Document text:
▶

Re: [caml] Closures and efficiency

From: Francois Pottier (Francois.Pottier@inria.fr)
Date: Fri Oct 29 1999 - 11:39:18 MET DST


Date: Fri, 29 Oct 1999 11:39:18 +0200
From: Francois Pottier <Francois.Pottier@inria.fr>
To: Christopher Jeris <cjeris@math.mit.edu>
Subject: Re: [caml] Closures and efficiency
In-Reply-To: <Pine.SUN.4.20.9910261748340.6977-100000@schauder.mit.edu>; from Christopher Jeris on Tue, Oct 26, 1999 at 06:06:28PM -0400

Hello,

> Here's the nub of my question. In a typical synth architecture there are
> very many parameters which take values 0..127. If I had a function
>
> int_subrange_encoder: int -> int -> param_value -> bytestring
>
> which took the bounds of a subrange and generated an encoder function for
> values of that subrange, and then in a voice-architecture description I
> had a list of very many records each of which contained an entry
>
> int_subrange_encoder 0 127
>
> would I suddenly have six million little closures, or would the compiler
> do common-subexpression elimination on them ?

◀

Problem requirements:
Answer these from the email about closures and efficiency:
1. Who is the email sent to?
2. What range of values do many synth parameters take, according to the quoted part?
3. What two outcomes does the quoted part ask about for the many records holding "int_subrange_encoder 0 127"?
The data that comes next has nothing to do with the email above.

Dataset content:
▶

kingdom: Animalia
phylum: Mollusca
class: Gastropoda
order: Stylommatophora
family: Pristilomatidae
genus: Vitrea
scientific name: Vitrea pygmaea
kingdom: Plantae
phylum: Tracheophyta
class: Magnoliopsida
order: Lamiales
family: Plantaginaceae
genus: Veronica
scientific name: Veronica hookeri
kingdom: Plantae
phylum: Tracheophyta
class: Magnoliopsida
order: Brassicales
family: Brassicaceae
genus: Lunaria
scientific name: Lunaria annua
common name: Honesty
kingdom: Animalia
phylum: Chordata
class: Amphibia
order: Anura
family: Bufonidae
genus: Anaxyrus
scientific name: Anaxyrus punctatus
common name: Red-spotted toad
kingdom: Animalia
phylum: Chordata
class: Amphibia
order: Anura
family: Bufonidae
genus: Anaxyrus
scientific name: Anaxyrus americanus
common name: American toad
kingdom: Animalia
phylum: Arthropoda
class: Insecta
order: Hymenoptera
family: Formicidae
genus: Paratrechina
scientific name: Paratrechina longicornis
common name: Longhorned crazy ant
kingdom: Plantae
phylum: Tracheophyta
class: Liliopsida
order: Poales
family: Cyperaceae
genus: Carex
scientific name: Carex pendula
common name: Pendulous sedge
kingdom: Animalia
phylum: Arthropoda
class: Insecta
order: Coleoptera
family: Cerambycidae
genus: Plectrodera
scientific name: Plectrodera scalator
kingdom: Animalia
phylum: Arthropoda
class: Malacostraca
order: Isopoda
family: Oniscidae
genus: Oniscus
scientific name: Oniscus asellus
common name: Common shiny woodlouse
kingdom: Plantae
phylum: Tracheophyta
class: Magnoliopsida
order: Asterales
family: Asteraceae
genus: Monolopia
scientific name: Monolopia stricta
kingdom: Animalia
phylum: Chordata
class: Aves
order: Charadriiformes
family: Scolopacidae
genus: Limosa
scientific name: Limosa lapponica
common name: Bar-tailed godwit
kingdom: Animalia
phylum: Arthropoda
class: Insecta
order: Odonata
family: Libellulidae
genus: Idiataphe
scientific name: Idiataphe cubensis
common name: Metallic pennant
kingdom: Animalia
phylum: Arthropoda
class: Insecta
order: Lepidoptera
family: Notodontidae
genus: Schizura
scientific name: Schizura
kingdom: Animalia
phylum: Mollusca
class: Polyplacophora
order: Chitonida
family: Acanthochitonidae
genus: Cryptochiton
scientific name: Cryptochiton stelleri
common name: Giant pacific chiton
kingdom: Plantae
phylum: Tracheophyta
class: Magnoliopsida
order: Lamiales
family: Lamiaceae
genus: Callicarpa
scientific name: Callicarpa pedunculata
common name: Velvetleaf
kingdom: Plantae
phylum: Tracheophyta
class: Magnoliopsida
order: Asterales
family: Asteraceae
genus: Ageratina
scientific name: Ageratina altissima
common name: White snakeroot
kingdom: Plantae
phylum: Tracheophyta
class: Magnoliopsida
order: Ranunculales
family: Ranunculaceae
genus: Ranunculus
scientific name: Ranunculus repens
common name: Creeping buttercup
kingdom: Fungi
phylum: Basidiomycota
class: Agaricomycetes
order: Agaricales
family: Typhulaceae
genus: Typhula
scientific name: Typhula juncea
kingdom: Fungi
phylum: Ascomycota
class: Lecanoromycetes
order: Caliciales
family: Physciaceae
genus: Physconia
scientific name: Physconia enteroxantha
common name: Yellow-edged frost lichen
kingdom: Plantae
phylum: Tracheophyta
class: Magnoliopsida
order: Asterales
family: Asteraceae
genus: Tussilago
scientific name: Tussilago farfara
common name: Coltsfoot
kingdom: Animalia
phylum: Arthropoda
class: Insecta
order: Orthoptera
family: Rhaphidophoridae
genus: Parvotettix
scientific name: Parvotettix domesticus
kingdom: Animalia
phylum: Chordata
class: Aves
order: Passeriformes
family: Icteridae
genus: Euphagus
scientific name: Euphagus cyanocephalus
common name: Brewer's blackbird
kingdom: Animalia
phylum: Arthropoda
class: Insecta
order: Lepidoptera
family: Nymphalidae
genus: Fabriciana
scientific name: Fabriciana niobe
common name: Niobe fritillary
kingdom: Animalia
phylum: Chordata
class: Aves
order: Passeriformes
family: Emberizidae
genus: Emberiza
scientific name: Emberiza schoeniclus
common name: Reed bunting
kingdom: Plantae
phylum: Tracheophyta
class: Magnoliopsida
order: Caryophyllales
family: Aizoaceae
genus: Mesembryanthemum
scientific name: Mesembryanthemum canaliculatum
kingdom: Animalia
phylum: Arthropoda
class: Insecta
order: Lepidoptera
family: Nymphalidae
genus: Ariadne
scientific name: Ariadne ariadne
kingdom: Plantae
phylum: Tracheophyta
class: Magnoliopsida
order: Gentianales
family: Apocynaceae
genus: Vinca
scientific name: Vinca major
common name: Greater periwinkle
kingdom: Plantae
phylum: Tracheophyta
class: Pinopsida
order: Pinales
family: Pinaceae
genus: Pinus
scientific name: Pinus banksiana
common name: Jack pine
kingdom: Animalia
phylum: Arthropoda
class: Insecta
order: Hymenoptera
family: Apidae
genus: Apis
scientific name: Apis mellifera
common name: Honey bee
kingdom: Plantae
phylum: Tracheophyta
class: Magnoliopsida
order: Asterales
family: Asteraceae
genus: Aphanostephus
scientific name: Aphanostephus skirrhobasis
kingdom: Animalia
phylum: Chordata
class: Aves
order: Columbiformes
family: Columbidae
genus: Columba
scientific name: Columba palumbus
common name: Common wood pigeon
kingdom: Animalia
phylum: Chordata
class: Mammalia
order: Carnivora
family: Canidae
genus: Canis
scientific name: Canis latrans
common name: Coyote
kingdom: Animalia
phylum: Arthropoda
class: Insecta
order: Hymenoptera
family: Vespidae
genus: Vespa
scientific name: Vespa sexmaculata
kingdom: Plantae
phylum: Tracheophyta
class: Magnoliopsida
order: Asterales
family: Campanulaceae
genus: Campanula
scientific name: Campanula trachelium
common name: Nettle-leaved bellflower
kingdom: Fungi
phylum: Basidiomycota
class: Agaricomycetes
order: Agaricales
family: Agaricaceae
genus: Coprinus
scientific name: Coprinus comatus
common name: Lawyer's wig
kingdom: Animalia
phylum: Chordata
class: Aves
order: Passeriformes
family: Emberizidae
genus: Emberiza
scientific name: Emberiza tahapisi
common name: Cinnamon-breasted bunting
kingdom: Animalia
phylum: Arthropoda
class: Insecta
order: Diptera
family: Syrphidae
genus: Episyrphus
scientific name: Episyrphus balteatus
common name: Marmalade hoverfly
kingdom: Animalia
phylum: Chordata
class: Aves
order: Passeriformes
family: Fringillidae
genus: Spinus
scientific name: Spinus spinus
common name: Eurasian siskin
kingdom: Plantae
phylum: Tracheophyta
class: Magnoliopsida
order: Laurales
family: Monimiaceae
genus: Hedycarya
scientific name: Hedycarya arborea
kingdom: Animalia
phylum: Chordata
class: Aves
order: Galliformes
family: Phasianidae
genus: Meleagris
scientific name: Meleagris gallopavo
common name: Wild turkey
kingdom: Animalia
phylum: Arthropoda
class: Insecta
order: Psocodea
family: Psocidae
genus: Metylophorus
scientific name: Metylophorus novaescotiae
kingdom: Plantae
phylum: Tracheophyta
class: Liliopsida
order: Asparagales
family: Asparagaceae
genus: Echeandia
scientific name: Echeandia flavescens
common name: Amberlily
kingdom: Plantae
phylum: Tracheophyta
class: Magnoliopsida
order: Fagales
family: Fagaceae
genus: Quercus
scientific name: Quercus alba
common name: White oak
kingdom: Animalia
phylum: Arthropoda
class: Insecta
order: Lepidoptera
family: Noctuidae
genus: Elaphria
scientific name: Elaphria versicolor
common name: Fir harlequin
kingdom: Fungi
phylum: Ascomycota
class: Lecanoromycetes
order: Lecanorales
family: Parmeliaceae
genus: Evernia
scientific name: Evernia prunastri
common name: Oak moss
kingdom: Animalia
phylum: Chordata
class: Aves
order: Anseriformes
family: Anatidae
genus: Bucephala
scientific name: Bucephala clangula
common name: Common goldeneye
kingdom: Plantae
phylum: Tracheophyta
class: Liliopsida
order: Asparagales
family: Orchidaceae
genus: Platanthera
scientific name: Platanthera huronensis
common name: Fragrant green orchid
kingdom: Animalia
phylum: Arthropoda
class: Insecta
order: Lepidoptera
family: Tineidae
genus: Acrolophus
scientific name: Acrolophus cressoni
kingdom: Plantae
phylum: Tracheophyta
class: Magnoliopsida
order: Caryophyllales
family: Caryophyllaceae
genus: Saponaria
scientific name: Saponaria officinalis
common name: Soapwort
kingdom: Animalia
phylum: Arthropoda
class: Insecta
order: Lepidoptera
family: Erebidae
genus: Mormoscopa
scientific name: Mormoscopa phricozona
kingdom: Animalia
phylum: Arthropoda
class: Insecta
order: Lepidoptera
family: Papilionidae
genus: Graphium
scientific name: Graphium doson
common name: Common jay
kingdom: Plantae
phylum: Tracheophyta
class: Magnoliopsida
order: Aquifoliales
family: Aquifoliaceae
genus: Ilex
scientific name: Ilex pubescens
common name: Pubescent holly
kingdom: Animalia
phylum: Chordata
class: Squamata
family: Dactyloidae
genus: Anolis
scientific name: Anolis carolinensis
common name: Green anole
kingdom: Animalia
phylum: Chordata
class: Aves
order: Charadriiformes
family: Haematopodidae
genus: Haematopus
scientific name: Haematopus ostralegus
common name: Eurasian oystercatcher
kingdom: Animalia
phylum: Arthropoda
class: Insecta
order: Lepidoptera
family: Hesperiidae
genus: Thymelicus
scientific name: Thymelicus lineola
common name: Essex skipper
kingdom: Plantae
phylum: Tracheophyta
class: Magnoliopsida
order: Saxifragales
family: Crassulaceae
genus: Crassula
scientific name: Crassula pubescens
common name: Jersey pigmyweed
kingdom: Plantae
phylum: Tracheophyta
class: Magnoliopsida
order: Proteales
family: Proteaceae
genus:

◀

Result for this task:
1. Christopher Jeris (cjeris@math.mit.edu).
2. 0..127.
3. Whether there would suddenly be six million little closures, or whether the compiler would do common-subexpression elimination on them.